See also: Chris Brokaw, with Mono at the Larimer Lounge, 9/27/12

Concurrent with Codeine, Brokaw played in Come with former Live Skull vocalist Thalia Zedek. Since that band broke up, Brokaw has pursued even more diverse musical paths, playing a stint with former Dream Syndicate frontman Steve Wynn, as a sideman with Thurston Moore, and in Consonant with Mission of Burma's Clint Conley -- this in addition to an eclectic and prolific output of music under his own name and in his various musical collaborations. We recently spoke with Brokaw about his long career in music, including his most high-profile gigs and his most recent records.

Westword: You got your start playing music in middle school. How did you get started playing live outside of that context?

Chris Brokaw: I remember, for some reason, being able to play in the cafeteria a lot in both middle school and high school, and even starting to play in rock clubs and stuff. This was all in New York, when I was around fifteen. Somehow it was easier then to play in bars and go to bars when you were fifteen than it is now.

What kind of shows did you play back then, and did you play with anyone you maybe rubbed shoulders with later on in life?

When I first started playing in bars, I was playing in cover bands. In junior high, I was in a cover band at a time I was starting to listen to punk rock. But I didn't really differentiate between different kinds of music that I'd listen to. We would play a Dead Boys song, and then we would play a song by the Band. Then we would play "King Tut" by Steve Martin or something. It was all good, you know what I mean. If we liked the song, we just liked it. I think twelve- or thirteen-year-olds tend to be that way.

How did you end up playing drums with GG Allin, and what was that like?

I had moved to Boston after going to college in Ohio. I had moved to Boston with a band that I was playing guitar in, and our drummer left. We had a really hard time finding a drummer, and eventually I decided to get back into drumming. One of the first things I saw was an advert for GG Allin looking for a drummer. I was sort of vaguely familiar with his work at the time. It turned out that his brother lived right around the corner from me, so I went over to his house and checked out the records and stuff like that.

Let's just say I was in a somewhat more confrontational period in my life at the time. So I enjoyed the fact [that Allin was confrontational, too]. All of my friends were horrified that I considered playing with him. People were really freaked out about it. I thought he was a good songwriter. I only played with him for a couple of months, really. We did a lot of rehearsing, and we recorded one seven-inch for Homestead, and then he had to go kind of underground for a while.

About a year and a half later, he called me up and asked if I would do a show with him. It was August of 1989 at the Middle East in Boston. It was fairly atypical, actually. I was friends with the people who ran the Middle East, so I said to GG, "I really don't want to do a show if the place is going to get destroyed or people are going to get hurt or something."

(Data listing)

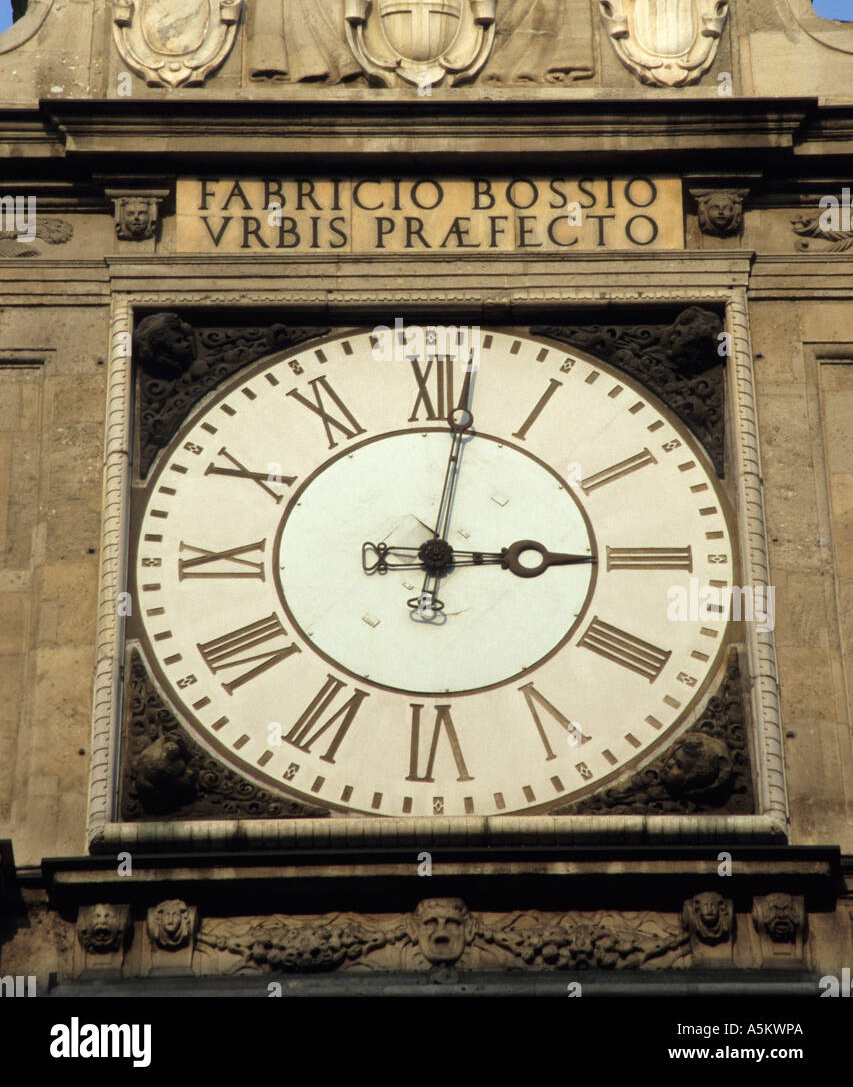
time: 3:01
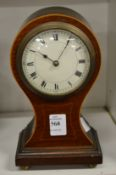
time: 10:05
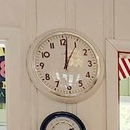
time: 1:01
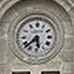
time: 5:37
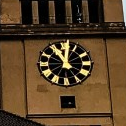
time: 11:01
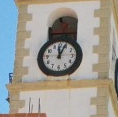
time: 12:04
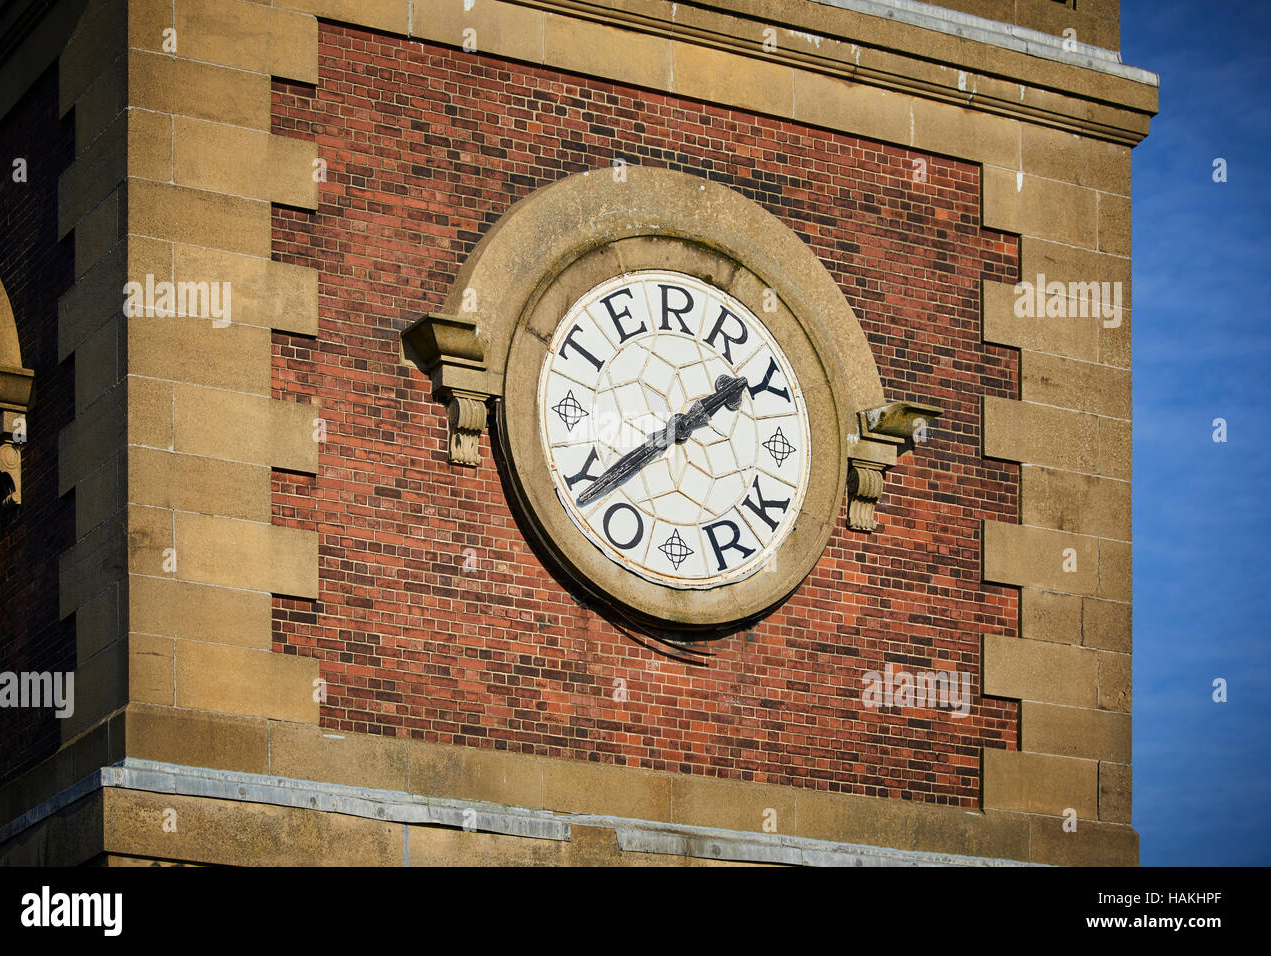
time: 1:38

WHAT TO DO —
a - From the Chris Brokaw interview, set down verbatim the part that opens with the words containing "When I first" and closes with "be that way.".
b - According to the Chris Brokaw interview, when and where did the show take place that GG Allin called Brokaw about roughly a year and a half later?
c - State whether each statement agrees with the Chris Brokaw interview, answering yes or no and quoting the deciding words: (i) Brokaw moved to Boston after attending college in Ohio. (ii) Brokaw played with GG Allin for several years. (iii) Brokaw's friends were enthusiastic about his playing with Allin.

SOLVED PROBLEMS —
a -
When I first started playing in bars, I was playing in cover bands. In junior high, I was in a cover band at a time I was starting to listen to punk rock. But I didn't really differentiate between different kinds of music that I'd listen to. We would play a Dead Boys song, and then we would play a song by the Band. Then we would play "King Tut" by Steve Martin or something. It was all good, you know what I mean. If we liked the song, we just liked it. I think twelve- or thirteen-year-olds tend to be that way.

b - In August of 1989 at the Middle East in Boston.

c -
(i) Yes: "I had moved to Boston after going to college in Ohio."
(ii) No: "I only played with him for a couple of months, really."
(iii) No: "All of my friends were horrified that I considered playing with him."